Supplied data:
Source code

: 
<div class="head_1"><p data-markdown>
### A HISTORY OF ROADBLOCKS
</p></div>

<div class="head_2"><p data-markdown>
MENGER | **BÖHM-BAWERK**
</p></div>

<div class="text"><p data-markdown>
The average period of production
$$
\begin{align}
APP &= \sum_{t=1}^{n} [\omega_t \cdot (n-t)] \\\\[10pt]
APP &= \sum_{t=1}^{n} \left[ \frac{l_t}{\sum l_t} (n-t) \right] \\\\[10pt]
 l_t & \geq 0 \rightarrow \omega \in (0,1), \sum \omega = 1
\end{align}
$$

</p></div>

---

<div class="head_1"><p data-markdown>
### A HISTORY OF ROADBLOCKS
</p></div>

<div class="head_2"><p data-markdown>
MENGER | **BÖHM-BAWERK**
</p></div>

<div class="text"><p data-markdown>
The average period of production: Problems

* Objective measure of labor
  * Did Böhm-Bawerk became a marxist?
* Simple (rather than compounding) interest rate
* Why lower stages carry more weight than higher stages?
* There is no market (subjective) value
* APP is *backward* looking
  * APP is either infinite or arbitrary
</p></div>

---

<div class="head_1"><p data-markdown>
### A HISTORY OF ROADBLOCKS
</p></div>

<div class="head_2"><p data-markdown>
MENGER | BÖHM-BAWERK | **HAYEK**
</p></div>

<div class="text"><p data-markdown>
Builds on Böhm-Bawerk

Exercise details: Restate all the material exactly, word for word.

Answer for the task:
Source code

: 
<div class="head_1"><p data-markdown>
### A HISTORY OF ROADBLOCKS
</p></div>

<div class="head_2"><p data-markdown>
MENGER | **BÖHM-BAWERK**
</p></div>

<div class="text"><p data-markdown>
The average period of production
$$
\begin{align}
APP &= \sum_{t=1}^{n} [\omega_t \cdot (n-t)] \\\\[10pt]
APP &= \sum_{t=1}^{n} \left[ \frac{l_t}{\sum l_t} (n-t) \right] \\\\[10pt]
 l_t & \geq 0 \rightarrow \omega \in (0,1), \sum \omega = 1
\end{align}
$$

</p></div>

---

<div class="head_1"><p data-markdown>
### A HISTORY OF ROADBLOCKS
</p></div>

<div class="head_2"><p data-markdown>
MENGER | **BÖHM-BAWERK**
</p></div>

<div class="text"><p data-markdown>
The average period of production: Problems

* Objective measure of labor
  * Did Böhm-Bawerk became a marxist?
* Simple (rather than compounding) interest rate
* Why lower stages carry more weight than higher stages?
* There is no market (subjective) value
* APP is *backward* looking
  * APP is either infinite or arbitrary
</p></div>

---

<div class="head_1"><p data-markdown>
### A HISTORY OF ROADBLOCKS
</p></div>

<div class="head_2"><p data-markdown>
MENGER | BÖHM-BAWERK | **HAYEK**
</p></div>

<div class="text"><p data-markdown>
Builds on Böhm-Bawerk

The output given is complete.